Preble ha detto che il segretario di stato USA Rex Tillerson circa due settimane fa ha commesso qualcosa che agli occhi di molti esperti di politica estera sarebbe un errore imperdonabile: si è domandato il motivo per il quale ai contribuenti americani dovrebbe interessare l'Ucraina.

In molti lo hanno criticato. Ad esempio Anne Appelbaum del Washington Post ha dichiarato che il segretario di stato per comprendere il valore di una Ucraina sicura e favorevole all'occidente", dovrebbe prima capire il valore della creazione della NATO 70 anni fa.

Tale reazione, secondo Preble, riflette la "quasi religiosa fede" nell'impegno preso dagli Stati Uniti a rispettare presumibilmente le norme internazionali e le convenzioni.

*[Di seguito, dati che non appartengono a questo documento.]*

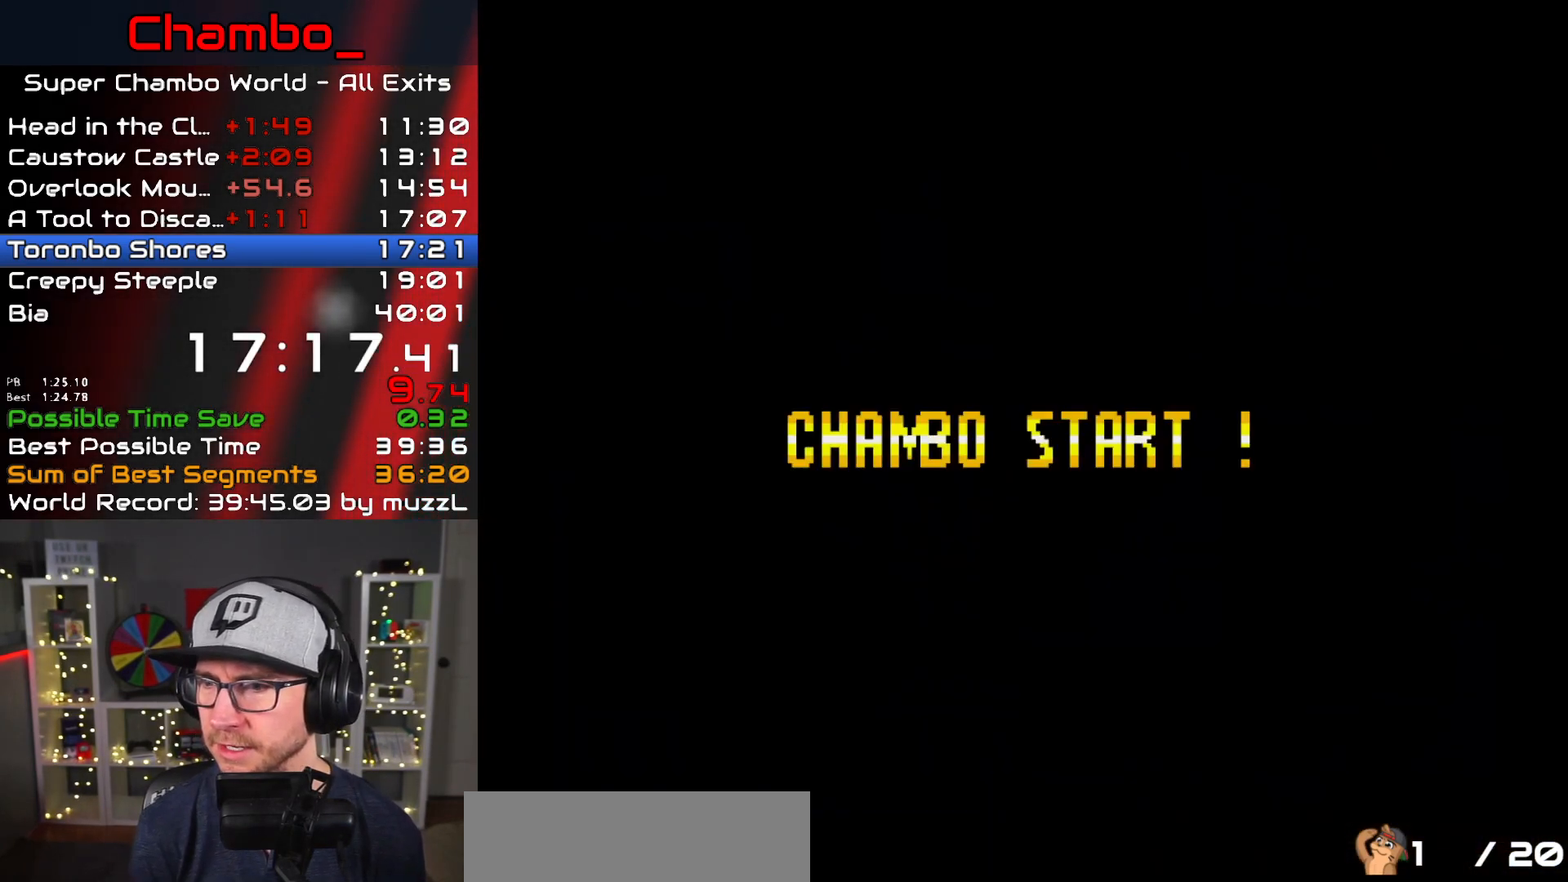
Gameplay with a controller (Nintendo layout); each line is a JSON object with the inputs held at the frame after it. "events" lists button and stick changes between this image and that frame as [ms after this image, input, new state], when the widget could be followed in between. Not read: L1 L3 R1 R3.
{"buttons": [], "events": []}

Coloro che negli ultimi 10 anni dirigono la politica estera statunitense ritengono che proprio questa devozione li renda eccezionali, sottolinea Preble, ricordando in particolare le parole del segretario di stato Madeleine Albright "Noi siamo l'America. Noi siamo una nazione indispensabile. Noi ci reggeremo fermamente in piedi e affronteremo il nostro futuro".

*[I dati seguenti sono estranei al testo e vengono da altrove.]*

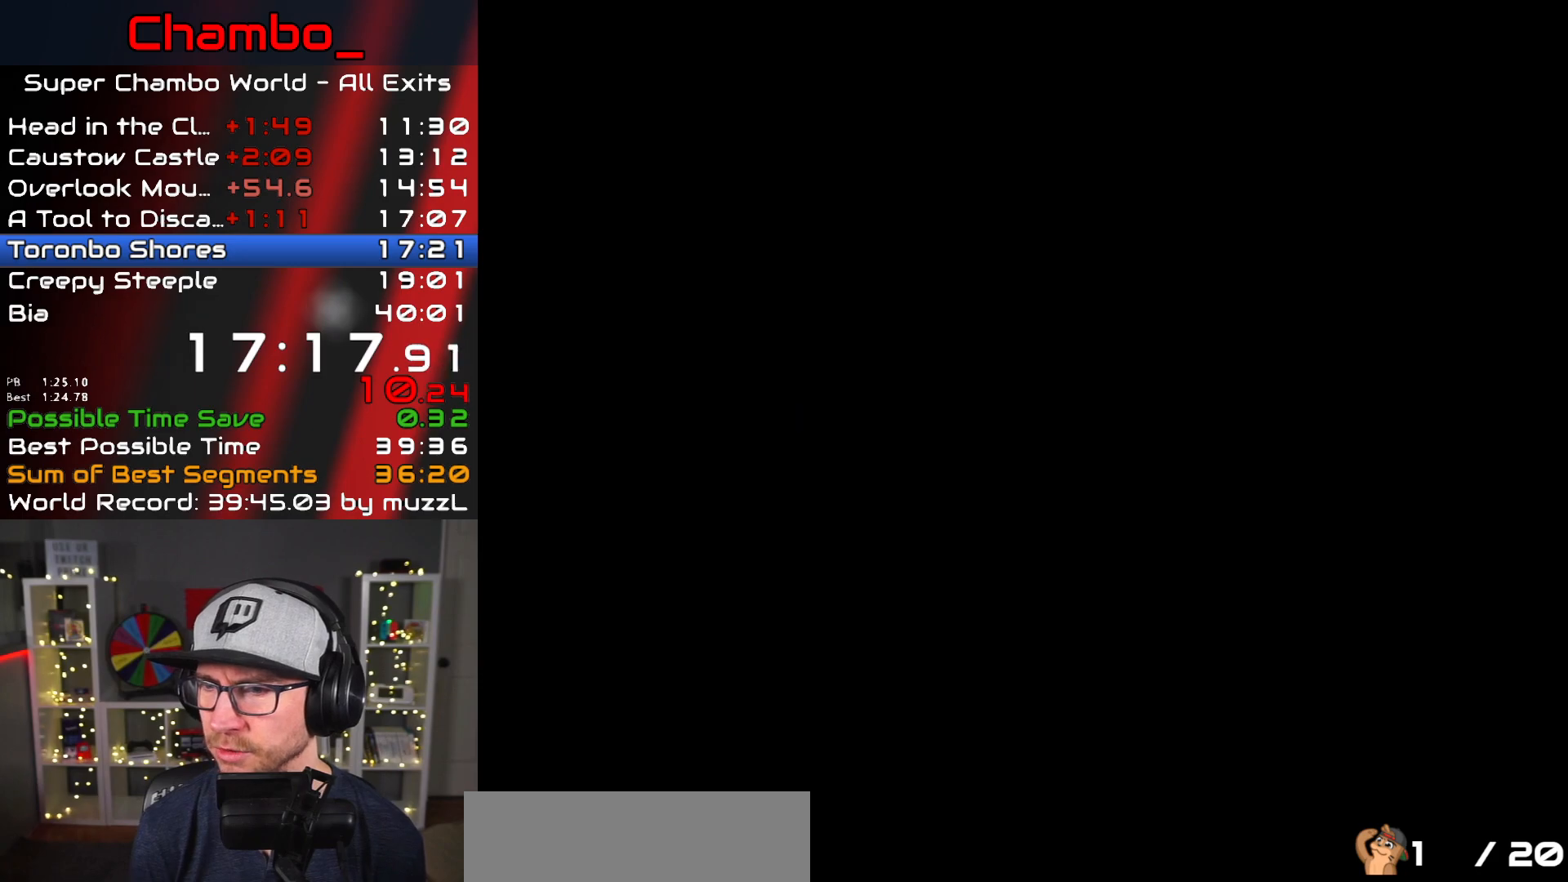
{"buttons": [], "events": []}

Tuttavia l'America si erge su un pendio scivoloso quando tenta di insegnare agli altri l'importanza del rispetto dei trattati internazionali e dell'integrità territoriale dei paesi sovrani scrive l'autore. Questo perché, come osserva l'autore, in paesi come la Turchia o l'Arabia Saudita, dove ci sono violazioni dei diritti umani, Washington chiude un occhio perché li considera paesi alleati.

Molti americani non sono d'accordo con le dichiarazioni delle élite: dal loro punto di vista, la peculiarità dell'America è la sua non aderenza agli accordi internazionali e il non garantire la sicurezza di altri paesi. Agli americani gli altri non interessano e sono raramente disposti a rischiare la vita per dei principi, dice Preble. Non è del tutto chiaro se saranno d'accordo a pagare più tasse per il bene degli alleati di Washington, o hanno già dato per scontato la riduzione del budget per i programmi sociali.

"Per quanto riguarda il parere di Tillerson, possiamo rallegrarci o lamentarci a riguardo, ma non dobbiamo ignorarlo. Il segretario di stato USA è degno di lode, e non di biasimo per quello che ha osato chiedere" ha detto l'esperto.